The highest age-standardised mortality rates involving COVID-19 in wave 1 of the pandemic (for the period March to July 2020) were in major urban areas. The lowest rates were all found in sparse settings, rural hamlets and isolated dwellings in a sparse setting. Those living in rural settings may, however, face barriers such as lack of transport, less choice regarding setting or available vaccine although we don’t currently have evidence to support this.

Ethnicity interacts with geographical location and deprivation, and ethnic minority groups are more likely to live in urban, overcrowded, and more deprived communities. Ethnicity in the social care workforce varies by region, with London having the most diverse workforce (66% BAME) and the North East the least diverse workforce (3%). As outlined in the ‘Race’ section of the PSED above, people from BAME background are at higher risk of adverse impacts from COVID.

This policy could protect those living in areas with highest levels of mortality, specifically urban areas. However higher levels of vaccine hesitancy may mean social care staff feel pressured to accept the vaccine when they don’t want to or elect to leave the workforce as an alternative to taking the vaccine.

In areas and among groups where uptake is low, we have actively sought to encourage and build confidence in vaccines. In February 2021, we established a Vaccines Hesitancy Task and Finish group, jointly owned by NHSEI and DHSC and bringing together stakeholders from across the social care sector. Outputs included more targeted support to BAME groups, sharing of best practice and increased translated comms products. We continue to work with stakeholders to identify further actions at a local, regional and national level to increase vaccine uptake, including providing directed support with the support of our regional assurance teams to care home managers.

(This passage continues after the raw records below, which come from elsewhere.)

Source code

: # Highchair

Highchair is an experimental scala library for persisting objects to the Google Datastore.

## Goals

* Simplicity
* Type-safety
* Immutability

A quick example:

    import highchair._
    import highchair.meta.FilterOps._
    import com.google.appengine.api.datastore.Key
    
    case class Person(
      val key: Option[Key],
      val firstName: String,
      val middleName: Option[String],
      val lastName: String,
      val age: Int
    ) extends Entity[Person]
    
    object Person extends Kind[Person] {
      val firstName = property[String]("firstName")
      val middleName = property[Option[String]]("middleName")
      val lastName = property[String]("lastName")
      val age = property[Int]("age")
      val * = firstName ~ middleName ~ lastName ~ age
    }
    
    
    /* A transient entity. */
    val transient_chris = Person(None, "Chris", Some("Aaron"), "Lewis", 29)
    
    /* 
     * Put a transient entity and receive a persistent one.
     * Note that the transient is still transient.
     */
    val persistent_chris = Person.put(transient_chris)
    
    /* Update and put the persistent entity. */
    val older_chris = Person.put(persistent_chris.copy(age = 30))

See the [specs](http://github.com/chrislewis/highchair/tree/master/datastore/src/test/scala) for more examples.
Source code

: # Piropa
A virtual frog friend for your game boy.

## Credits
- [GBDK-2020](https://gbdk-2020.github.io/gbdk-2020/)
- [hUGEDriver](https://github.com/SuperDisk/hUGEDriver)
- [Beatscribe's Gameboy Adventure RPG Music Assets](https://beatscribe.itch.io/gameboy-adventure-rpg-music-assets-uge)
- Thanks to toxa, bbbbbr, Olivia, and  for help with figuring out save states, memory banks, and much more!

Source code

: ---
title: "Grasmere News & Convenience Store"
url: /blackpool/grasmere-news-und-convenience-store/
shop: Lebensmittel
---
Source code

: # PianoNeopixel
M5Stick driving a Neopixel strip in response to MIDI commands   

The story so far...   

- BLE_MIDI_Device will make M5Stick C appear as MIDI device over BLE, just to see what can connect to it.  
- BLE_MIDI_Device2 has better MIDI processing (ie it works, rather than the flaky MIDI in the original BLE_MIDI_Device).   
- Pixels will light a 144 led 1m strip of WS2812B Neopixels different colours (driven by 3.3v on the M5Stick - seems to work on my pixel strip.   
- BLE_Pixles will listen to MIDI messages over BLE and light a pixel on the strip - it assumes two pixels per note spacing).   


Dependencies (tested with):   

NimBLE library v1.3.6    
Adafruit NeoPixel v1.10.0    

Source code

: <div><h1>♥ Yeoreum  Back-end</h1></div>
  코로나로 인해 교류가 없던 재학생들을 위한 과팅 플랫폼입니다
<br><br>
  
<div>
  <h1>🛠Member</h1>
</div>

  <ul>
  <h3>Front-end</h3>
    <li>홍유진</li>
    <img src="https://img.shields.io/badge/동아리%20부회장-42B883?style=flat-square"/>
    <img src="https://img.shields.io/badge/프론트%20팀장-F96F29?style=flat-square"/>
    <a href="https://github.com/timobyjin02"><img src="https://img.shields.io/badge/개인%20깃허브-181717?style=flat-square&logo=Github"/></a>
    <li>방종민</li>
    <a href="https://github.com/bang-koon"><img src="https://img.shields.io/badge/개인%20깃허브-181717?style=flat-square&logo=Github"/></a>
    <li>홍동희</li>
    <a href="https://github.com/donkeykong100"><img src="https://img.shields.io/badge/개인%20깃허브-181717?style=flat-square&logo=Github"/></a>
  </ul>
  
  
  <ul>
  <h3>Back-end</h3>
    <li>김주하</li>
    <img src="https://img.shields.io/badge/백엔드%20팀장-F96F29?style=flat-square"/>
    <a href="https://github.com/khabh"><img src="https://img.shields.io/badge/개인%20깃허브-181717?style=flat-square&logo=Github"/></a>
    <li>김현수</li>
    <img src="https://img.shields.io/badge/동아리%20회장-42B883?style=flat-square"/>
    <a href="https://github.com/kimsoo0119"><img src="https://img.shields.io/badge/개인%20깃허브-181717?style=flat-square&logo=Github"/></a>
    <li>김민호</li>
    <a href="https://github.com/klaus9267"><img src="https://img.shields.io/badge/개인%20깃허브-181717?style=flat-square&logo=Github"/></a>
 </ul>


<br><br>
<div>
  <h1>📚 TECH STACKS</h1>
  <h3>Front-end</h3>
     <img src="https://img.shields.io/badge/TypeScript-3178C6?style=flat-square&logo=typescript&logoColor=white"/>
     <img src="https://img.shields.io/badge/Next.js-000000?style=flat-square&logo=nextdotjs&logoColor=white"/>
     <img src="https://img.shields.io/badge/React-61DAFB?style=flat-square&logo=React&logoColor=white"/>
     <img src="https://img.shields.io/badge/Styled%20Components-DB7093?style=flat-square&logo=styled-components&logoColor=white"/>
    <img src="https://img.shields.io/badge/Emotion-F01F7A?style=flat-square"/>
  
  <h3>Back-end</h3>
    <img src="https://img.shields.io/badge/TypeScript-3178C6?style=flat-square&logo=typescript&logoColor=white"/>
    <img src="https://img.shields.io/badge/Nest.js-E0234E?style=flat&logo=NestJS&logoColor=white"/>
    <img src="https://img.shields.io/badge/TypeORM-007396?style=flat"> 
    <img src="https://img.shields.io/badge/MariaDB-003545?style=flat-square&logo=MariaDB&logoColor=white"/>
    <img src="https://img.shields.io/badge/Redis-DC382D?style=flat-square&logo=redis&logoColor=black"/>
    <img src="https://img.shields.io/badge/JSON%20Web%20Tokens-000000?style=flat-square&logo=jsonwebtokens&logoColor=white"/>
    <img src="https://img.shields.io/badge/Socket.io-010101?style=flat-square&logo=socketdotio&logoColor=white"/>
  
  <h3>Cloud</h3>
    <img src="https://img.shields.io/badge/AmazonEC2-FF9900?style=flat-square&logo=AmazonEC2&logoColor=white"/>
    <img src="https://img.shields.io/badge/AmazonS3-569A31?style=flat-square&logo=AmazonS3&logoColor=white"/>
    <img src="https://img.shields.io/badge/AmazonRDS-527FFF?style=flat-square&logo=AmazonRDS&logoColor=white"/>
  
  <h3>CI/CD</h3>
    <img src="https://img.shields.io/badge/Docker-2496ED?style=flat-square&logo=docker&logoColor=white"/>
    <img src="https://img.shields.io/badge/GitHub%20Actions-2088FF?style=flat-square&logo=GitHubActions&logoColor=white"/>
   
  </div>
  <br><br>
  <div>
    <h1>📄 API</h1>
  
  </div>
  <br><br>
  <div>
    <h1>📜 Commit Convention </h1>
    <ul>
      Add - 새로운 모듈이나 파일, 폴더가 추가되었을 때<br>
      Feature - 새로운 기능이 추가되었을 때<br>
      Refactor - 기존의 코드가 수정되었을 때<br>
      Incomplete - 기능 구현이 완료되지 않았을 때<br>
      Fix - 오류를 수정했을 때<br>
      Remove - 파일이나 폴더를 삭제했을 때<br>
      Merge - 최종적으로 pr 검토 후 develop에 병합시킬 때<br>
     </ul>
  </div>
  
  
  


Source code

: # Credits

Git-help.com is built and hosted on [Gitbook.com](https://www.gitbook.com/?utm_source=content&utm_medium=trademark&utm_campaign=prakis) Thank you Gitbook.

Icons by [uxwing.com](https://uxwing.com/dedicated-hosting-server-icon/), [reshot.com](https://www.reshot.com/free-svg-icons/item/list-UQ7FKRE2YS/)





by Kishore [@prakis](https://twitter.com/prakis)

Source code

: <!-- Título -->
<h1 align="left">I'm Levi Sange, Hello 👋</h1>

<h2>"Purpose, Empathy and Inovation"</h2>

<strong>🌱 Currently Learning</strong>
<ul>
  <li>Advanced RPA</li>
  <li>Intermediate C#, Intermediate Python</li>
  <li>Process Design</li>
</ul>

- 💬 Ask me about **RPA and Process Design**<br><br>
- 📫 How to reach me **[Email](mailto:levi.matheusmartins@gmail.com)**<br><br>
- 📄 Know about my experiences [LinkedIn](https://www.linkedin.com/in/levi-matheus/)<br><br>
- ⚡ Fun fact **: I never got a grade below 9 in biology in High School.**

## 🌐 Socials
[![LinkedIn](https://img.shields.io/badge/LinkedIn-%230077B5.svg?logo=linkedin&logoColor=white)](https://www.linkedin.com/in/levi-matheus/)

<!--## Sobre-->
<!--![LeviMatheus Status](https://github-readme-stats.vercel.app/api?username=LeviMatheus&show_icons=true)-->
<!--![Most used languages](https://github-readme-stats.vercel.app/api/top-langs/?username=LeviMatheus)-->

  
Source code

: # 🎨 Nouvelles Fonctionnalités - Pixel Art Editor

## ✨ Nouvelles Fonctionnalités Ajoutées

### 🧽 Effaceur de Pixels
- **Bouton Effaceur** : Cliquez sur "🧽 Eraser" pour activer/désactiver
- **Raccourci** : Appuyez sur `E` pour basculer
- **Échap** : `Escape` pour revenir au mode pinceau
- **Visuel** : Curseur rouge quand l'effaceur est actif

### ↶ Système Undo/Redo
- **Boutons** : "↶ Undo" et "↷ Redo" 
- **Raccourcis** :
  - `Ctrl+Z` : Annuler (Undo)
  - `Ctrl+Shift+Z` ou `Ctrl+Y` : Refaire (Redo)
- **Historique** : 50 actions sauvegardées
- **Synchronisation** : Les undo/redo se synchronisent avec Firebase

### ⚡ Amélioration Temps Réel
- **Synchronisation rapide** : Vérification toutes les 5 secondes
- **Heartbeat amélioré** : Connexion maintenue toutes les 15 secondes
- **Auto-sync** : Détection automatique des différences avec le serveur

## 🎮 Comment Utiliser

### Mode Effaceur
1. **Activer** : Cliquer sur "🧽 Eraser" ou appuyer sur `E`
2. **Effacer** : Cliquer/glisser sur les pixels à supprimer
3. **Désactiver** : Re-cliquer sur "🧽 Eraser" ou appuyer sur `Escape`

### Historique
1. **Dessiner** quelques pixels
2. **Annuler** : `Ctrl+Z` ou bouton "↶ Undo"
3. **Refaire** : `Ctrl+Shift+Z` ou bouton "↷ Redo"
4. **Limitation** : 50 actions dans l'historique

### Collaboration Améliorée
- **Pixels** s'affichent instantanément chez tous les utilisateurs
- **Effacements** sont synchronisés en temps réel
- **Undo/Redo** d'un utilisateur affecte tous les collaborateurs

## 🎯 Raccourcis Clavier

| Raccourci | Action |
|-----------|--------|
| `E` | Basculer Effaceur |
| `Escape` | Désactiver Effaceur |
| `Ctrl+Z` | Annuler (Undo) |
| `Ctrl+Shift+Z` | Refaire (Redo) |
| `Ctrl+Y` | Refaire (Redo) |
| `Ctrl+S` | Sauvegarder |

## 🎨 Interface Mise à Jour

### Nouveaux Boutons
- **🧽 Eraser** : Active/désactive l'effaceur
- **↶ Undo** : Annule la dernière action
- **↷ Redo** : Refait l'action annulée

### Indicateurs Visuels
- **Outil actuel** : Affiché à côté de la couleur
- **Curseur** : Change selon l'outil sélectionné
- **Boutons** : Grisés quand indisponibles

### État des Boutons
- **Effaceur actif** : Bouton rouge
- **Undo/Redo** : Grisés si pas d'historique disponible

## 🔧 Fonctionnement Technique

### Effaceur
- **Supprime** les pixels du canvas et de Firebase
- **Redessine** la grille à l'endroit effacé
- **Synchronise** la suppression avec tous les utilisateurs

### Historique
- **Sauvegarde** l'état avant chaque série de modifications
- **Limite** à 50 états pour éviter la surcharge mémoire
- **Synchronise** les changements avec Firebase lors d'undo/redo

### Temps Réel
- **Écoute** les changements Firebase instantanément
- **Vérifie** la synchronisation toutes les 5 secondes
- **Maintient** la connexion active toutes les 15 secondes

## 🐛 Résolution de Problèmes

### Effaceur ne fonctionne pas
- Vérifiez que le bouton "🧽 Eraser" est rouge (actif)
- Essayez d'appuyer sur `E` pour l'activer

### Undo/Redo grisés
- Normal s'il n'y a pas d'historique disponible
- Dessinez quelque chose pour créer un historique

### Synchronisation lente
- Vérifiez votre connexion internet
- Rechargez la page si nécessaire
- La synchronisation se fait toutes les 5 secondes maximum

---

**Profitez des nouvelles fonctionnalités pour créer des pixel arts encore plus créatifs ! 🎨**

We are also delivering a targeted programme of work to support vaccine uptake among adult social care staff and care home staff specifically, working with national and local stakeholders, including care home managers, via a number of projects and initiatives focussed on increasing vaccines uptake among SCWs in care homes showing lower staff vaccination rates, and working with local systems across London to understand what more can be done to tackle hesitancy among the sector, and in particular the London SCW workforce. All of this is supplemented by work locally, by employers, local authorities, public health teams and others.

19. Inclusion Health and Vulnerable Groups

Socially excluded populations, including populations such as homeless people, Gypsy, Roma, and Traveller communities, people in contact with the justice system, migrants and sex workers, tend to have the poorest health outcomes, putting them at the extreme end of the gradient of health inequalities. This is a consequence of being exposed to multiple, overlapping risk factors, such as facing barriers in access to services, stigma and discrimination. It is unlikely that a policy of making the vaccine a condition of deployment will have positive or negative impact on vulnerable groups listed above as they would only constitute a very small proportion of people working in care homes.